April 28, 2019 John Drabinski

Event and Passage

What is the Middle Passage to philosophical thinking?

My talk at Society for French Historical Studies, linked HERE in very draft form, explored this question in Édouard Glissant’s work. I frame the discussion in terms of “event,” drawn from Martin Heidegger’s late work Identity and Difference. In particular, I am interested in how event or Ereignis names the appropriation of thought and thinking by moments of fissure, fracture, and radical breaks from the past. Glissant’s account of the Middle Passage is just that: an event that fractures relation to the past, but also generates new conditions of thinking – inside, but also outside, the disaster.

This is a draft of the introductory piece for my short book project entitled What is the AfroPostmodern?, which reflects on the meaning of the Middle Passage for thinking about language, identity, the construction of meaning, and cultural politics in the black Americas – a sort of meta-reflection on my book Glissant and the Middle Passage: Philosophy, Beginning, Abyss.

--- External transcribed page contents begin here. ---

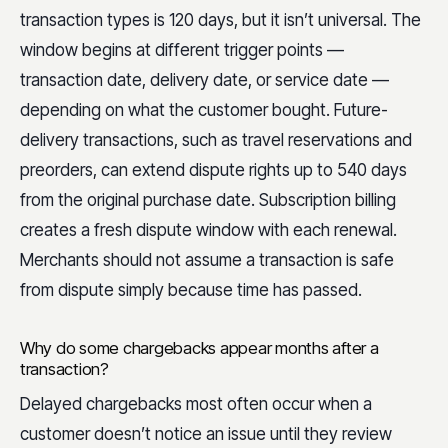
transaction types is 120 days, but it isn’t universal. The
window begins at different trigger points —
transaction date, delivery date, or service date —
depending on what the customer bought. Future-
delivery transactions, such as travel reservations and
preorders, can extend dispute rights up to 540 days
from the original purchase date. Subscription billing
creates a fresh dispute window with each renewal.
Merchants should not assume a transaction is safe
from dispute simply because time has passed.
Why do some chargebacks appear months after a
transaction?
Delayed chargebacks most often occur when a
customer doesn’t notice an issue until they review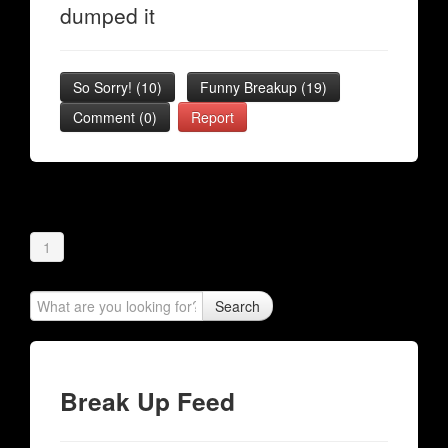
dumped it
So Sorry!
(
10
)
Funny Breakup
(
19
)
Comment (0)
Report
1
Search
Break Up Feed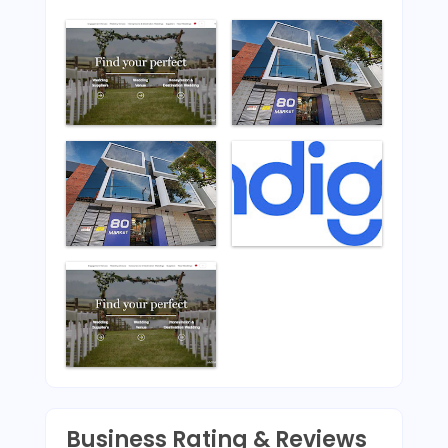
Business Rating & Reviews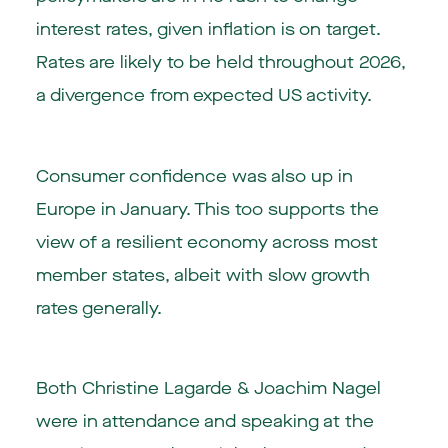
interest rates, given inflation is on target.
Rates are likely to be held throughout 2026,
a divergence from expected US activity.
Consumer confidence was also up in
Europe in January. This too supports the
view of a resilient economy across most
member states, albeit with slow growth
rates generally.
Both Christine Lagarde & Joachim Nagel
were in attendance and speaking at the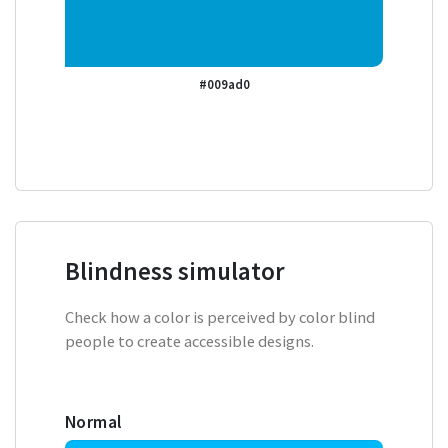
#009ad0
Blindness simulator
Check how a color is perceived by color blind
people to create accessible designs.
Normal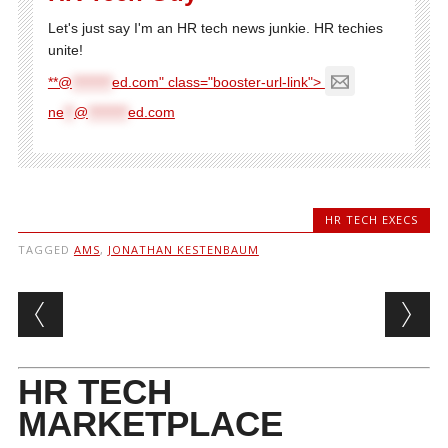
Let's just say I'm an HR tech news junkie. HR techies
unite!
**@
********
ed.com" class="booster-url-link">
ne
**
@
********
ed.com
HR TECH EXECS
TAGGED
AMS
,
JONATHAN KESTENBAUM
Post navigation
HR TECH
MARKETPLACE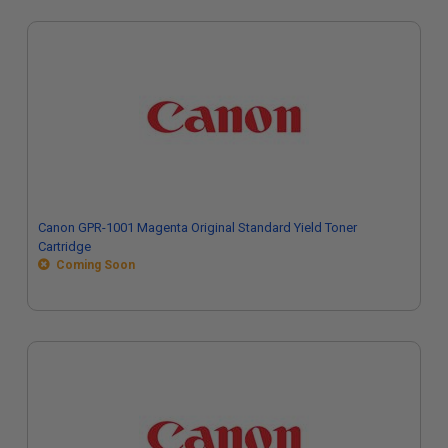
Canon GPR-1001 Magenta Original Standard Yield Toner
Cartridge
Coming Soon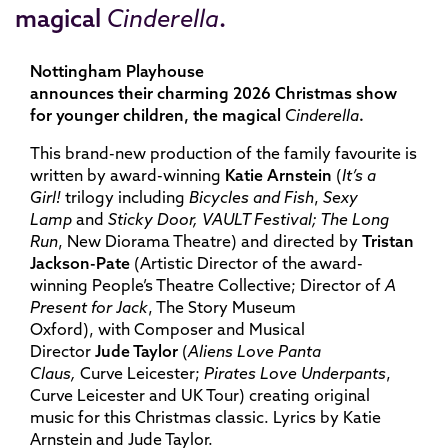
magical
Cinderella
.
Nottingham Playhouse
announces their charming 2026 Christmas show
for younger children, the magical
Cinderella
.
This brand-new production of the family favourite is
written by award-winning
Katie Arnste
in
(
It’s a
Girl!
trilogy including
Bicycles and Fish
,
Sexy
Lamp
and
Sticky Door, VAULT Festival; The Long
Run
, New Diorama Theatre)
and directed by
Tristan
Jackson-Pate
(Artistic Director of the award-
winning People’s Theatre Collective; Director of
A
Present for Jack
, The Story Museum
Oxford), with
Composer and Musical
Director
Jude Taylor
(
Aliens Love Panta
Claus,
Curve Leicester;
Pirates Love Underpants
,
Curve Leicester and UK Tour) creating original
music for this Christmas classic
. Lyrics by Katie
Arnstein and Jude Taylor.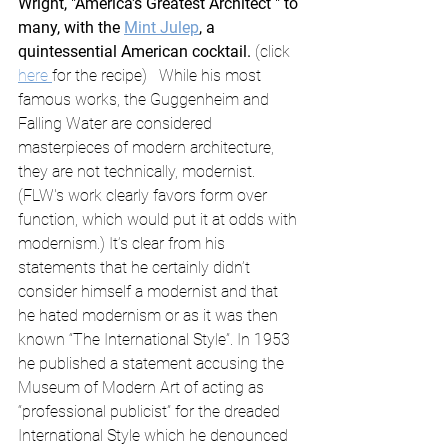
Wright, "America's Greatest Architect " to 
many, with the 
Mint Julep
, a 
quintessential American cocktail. 
(click 
here 
for the recipe)   While his most 
famous works, the Guggenheim and 
Falling Water are considered 
masterpieces of modern architecture, 
they are not technically, modernist. 
(FLW's work clearly favors form over 
function, which would put it at odds with 
modernism.) It’s clear from his 
statements that he certainly didn’t 
consider himself a modernist and that 
he hated modernism or as it was then 
known “The International Style”. In 1953 
he published a statement accusing the 
Museum of Modern Art of acting as 
“professional publicist” for the dreaded 
International Style which he denounced 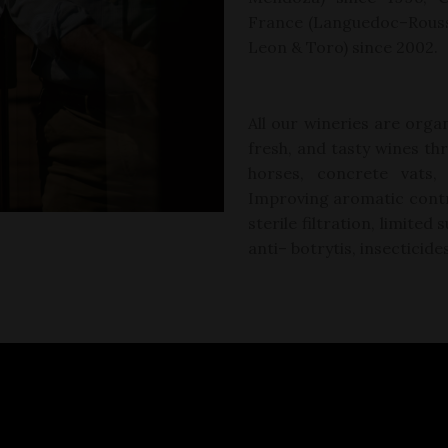
France (Languedoc
–
Rouss
Leon &
Toro)
since 2002.
All our wineries are organ
fresh, and tasty wines
th
horses, concrete vats,
Improving aromatic contr
sterile filtration, limite
anti
–
botrytis,
insecticide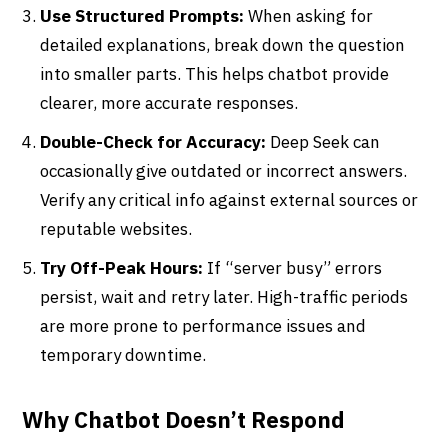
Use Structured Prompts:
When asking for
detailed explanations, break down the question
into smaller parts. This helps chatbot provide
clearer, more accurate responses.
Double-Check for Accuracy:
Deep Seek can
occasionally give outdated or incorrect answers.
Verify any critical info against external sources or
reputable websites.
Try Off-Peak Hours:
If “server busy” errors
persist, wait and retry later. High-traffic periods
are more prone to performance issues and
temporary downtime.
Why Chatbot Doesn’t Respond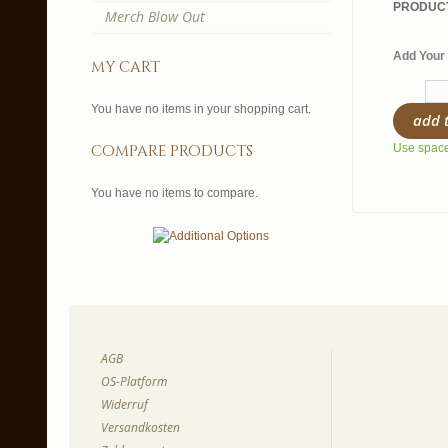
PRODUCT
Merch Blow Out
Add Your 
my cart
You have no items in your shopping cart.
add 
compare products
Use spaces
You have no items to compare.
AGB
OS-Platform
Widerruf
Versandkosten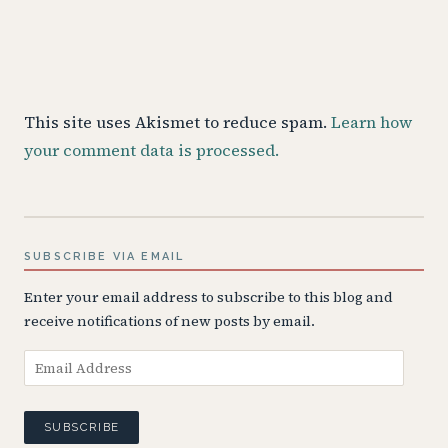
This site uses Akismet to reduce spam.
Learn how
your comment data is processed.
SUBSCRIBE VIA EMAIL
Enter your email address to subscribe to this blog and
receive notifications of new posts by email.
Email
Address
SUBSCRIBE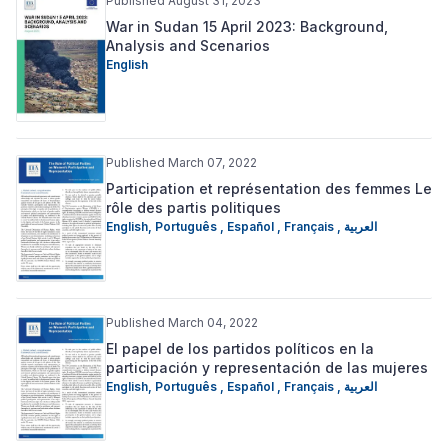
Published August 31, 2023
War in Sudan 15 April 2023: Background,
Analysis and Scenarios
English
Published March 07, 2022
Participation et représentation des femmes Le
rôle des partis politiques
English
,
Português
,
Español
,
Français
,
العربية
Published March 04, 2022
El papel de los partidos políticos en la
participación y representación de las mujeres
English
,
Português
,
Español
,
Français
,
العربية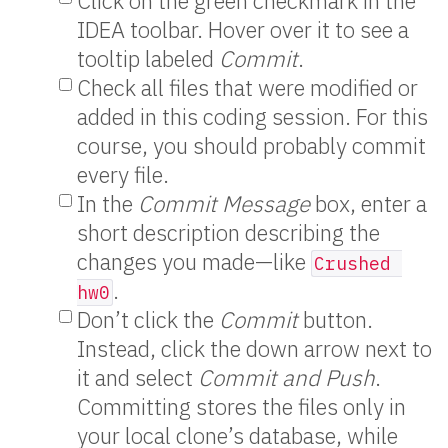
Click on the green checkmark in the
IDEA toolbar. Hover over it to see a
tooltip labeled
Commit
.
Check all files that were modified or
added in this coding session. For this
course, you should probably commit
every file.
In the
Commit Message
box, enter a
short description describing the
changes you made—like
Crushed 
.
hw0
Don’t click the
Commit
button.
Instead, click the down arrow next to
it and select
Commit and Push
.
Committing stores the files only in
your local clone’s database, while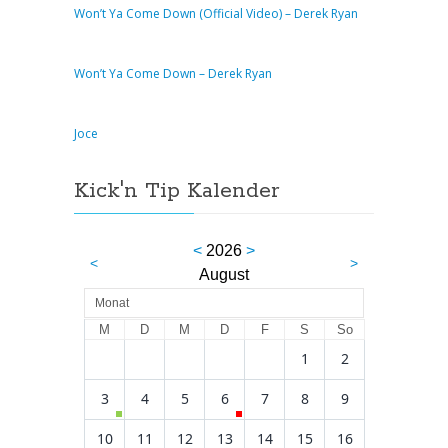
Won’t Ya Come Down (Official Video) – Derek Ryan
Won’t Ya Come Down – Derek Ryan
Joce
Kick'n Tip Kalender
<
2026
>
<
>
August
Monat
M
D
M
D
F
S
So
1
2
3
4
5
6
7
8
9
10
11
12
13
14
15
16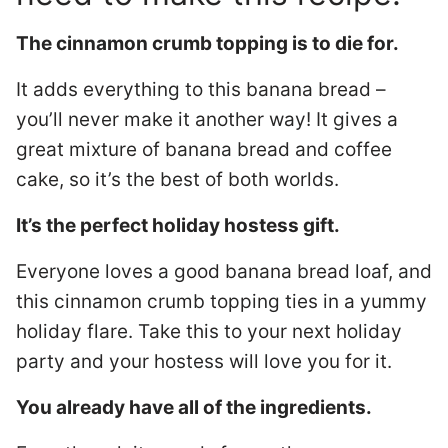
The cinnamon crumb topping is to die for.
It adds everything to this banana bread –
you’ll never make it another way! It gives a
great mixture of banana bread and coffee
cake, so it’s the best of both worlds.
It’s the perfect holiday hostess gift.
Everyone loves a good banana bread loaf, and
this cinnamon crumb topping ties in a yummy
holiday flare. Take this to your next holiday
party and your hostess will love you for it.
You already have all of the ingredients.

And yet, for Glissant, this work after the event – or, perhaps better put, work that keeps the event forever in view – is dedicated to life alongside what he calls the fixity of days and tears. Mixed time, mixed space, mixed affect, mixed effect. Life goes on; the event makes new forms of thinking possible, forms that in the afro-Caribbean context engage and indulge the chaotic mixture of histories and memories. This means thinking historically in mixed affect, which in turn produces mixed epistemologies, ontologies, and aesthetic practices. Creolization is a response and responsiveness to the event of the Middle Passage and its appropriation of thought and being. What is that appropriation, what is it to live and to think after?